Siedziałem przy stoliku, czekając na Majkę w naszej restauracji. Nerwowo podrygiwałem nogą ze wzrokiem wbitym w menu. Na pewno sobie poradzi. Przecież nie będzie oczekiwał od niej, że nauczy się grać jak zawodowiec. Nie będzie z niej siatkarki, ale odbijać potrafi. Na pewno zda. Nie ma innej opcji. Popatrzyłem nerwowo na zegarek. Spóźniała się już dziesięć minut, ale ona nigdy nie przychodziła na czas. Może siedzi gdzieś i płacze? Wyciągnąłem telefon z kieszeni, ale w tym samym momencie drzwi się otworzyły i stanęła w nich Majka. Wstałem, czekając na jej reakcję. Gdy mnie zobaczyła uśmiechnęła się od ucha do ucha i cała rozpromieniona rzuciła mi się na szyię.

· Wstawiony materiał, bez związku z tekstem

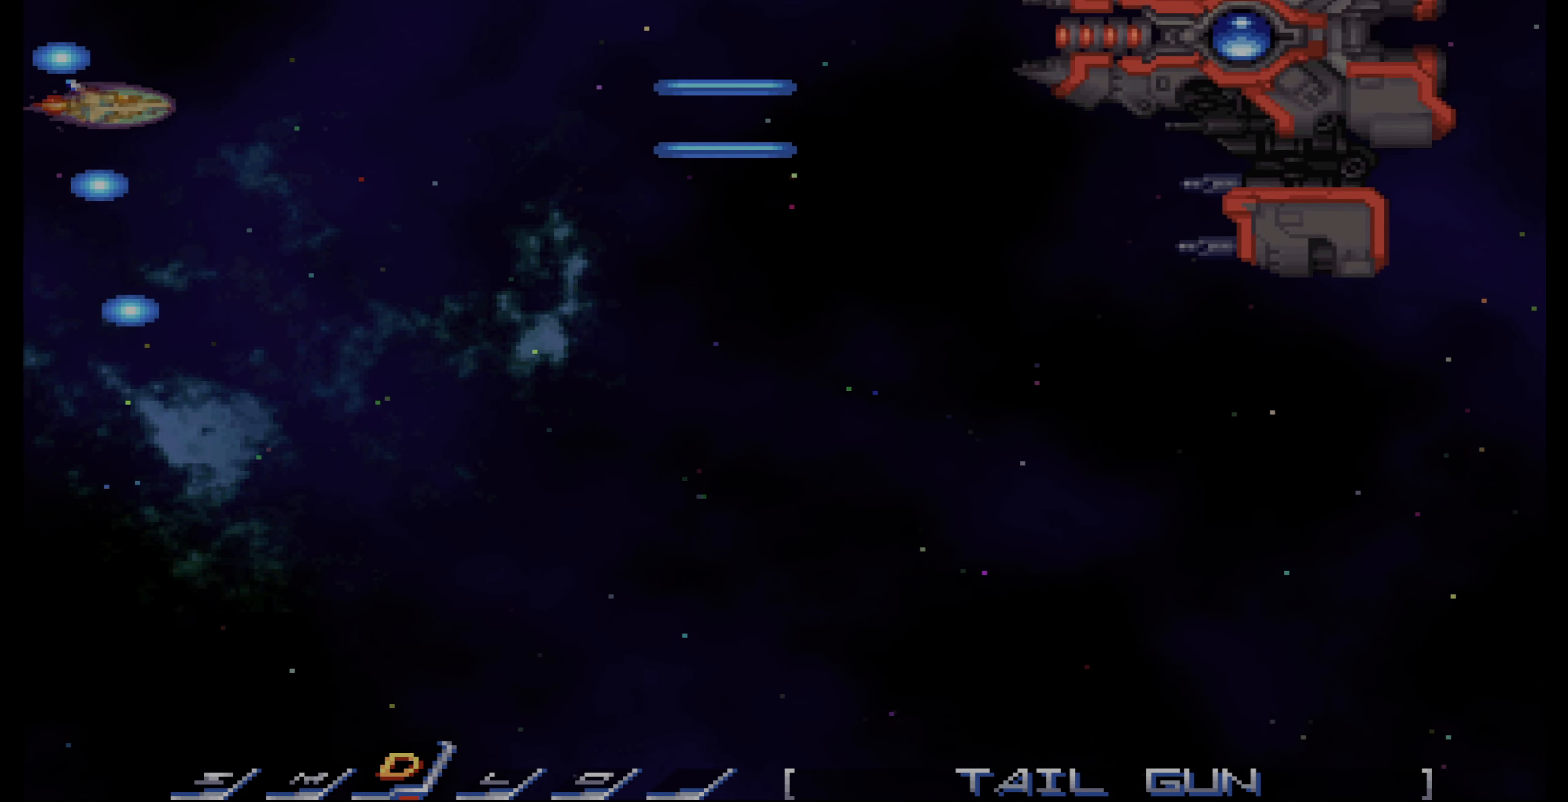
{"buttons": ["DPAD_DOWN"], "events": [[33, "DPAD_DOWN", "up"], [117, "DPAD_DOWN", "down"], [133, "DPAD_LEFT", "down"], [233, "DPAD_LEFT", "up"], [350, "DPAD_DOWN", "up"], [467, "DPAD_DOWN", "down"]]}
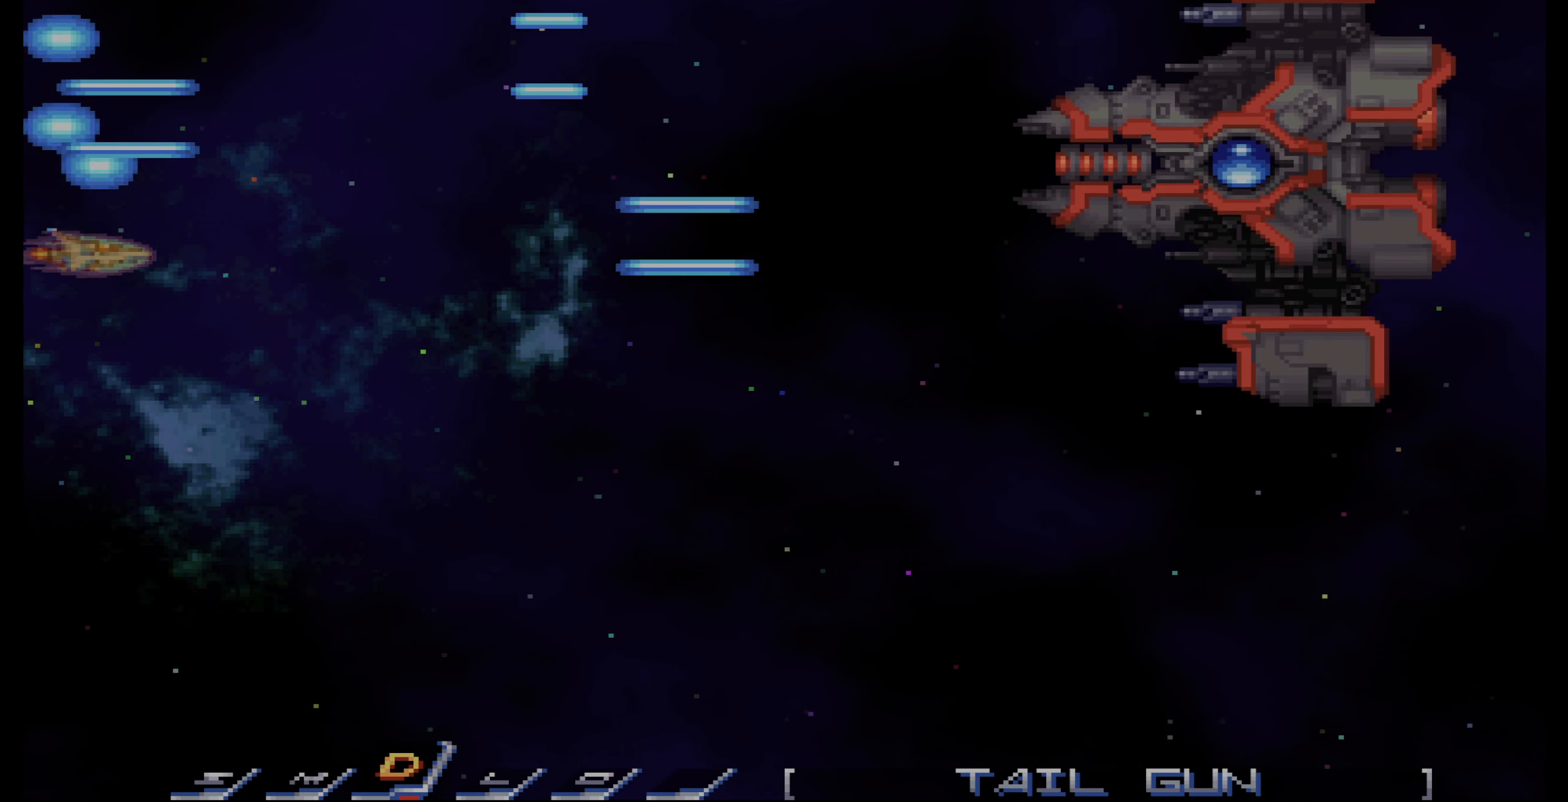
{"buttons": [], "events": [[17, "DPAD_DOWN", "up"], [117, "DPAD_DOWN", "down"], [183, "DPAD_DOWN", "up"], [267, "DPAD_DOWN", "down"], [317, "DPAD_DOWN", "up"], [433, "DPAD_DOWN", "down"], [483, "DPAD_DOWN", "up"]]}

- Zdałam! - krzyknęła, całując mnie w policzek. - Zdałam! Dziękuję.
- Obiecałem, że cię nauczę. - powiedziałem, czując, że na policzkach pojawiają mi się wypieki. Nie spodziewałem się, aż takiego podziękowania. Opadła na krzesełko obok mnie i westchnęła szczęśliwa.
- Zaliczyłam na piątkę.. Nie mam pojęcia jak.. On sam powiedział, że to cud.. - pokręciła głową, nie dowierzając. - Nie wiem jak ci mam dziękować..
- Nie musisz.. - uśmiechnąłem się. Uwielbiałem jej uśmiech i to była najlepsza zapłata jaką mogłem od niej dostać.
- Ale chce. - odparła zaciskając usta, zastanawiając się nad czymś intensywnie. - Zapraszam cię na kolację. Sama ją przygotuje.
- Serio?
- Zdziwiony, że umiem gotować? To było w czołówce rzeczy, które chce zrobić.. - wzruszyła ramionami.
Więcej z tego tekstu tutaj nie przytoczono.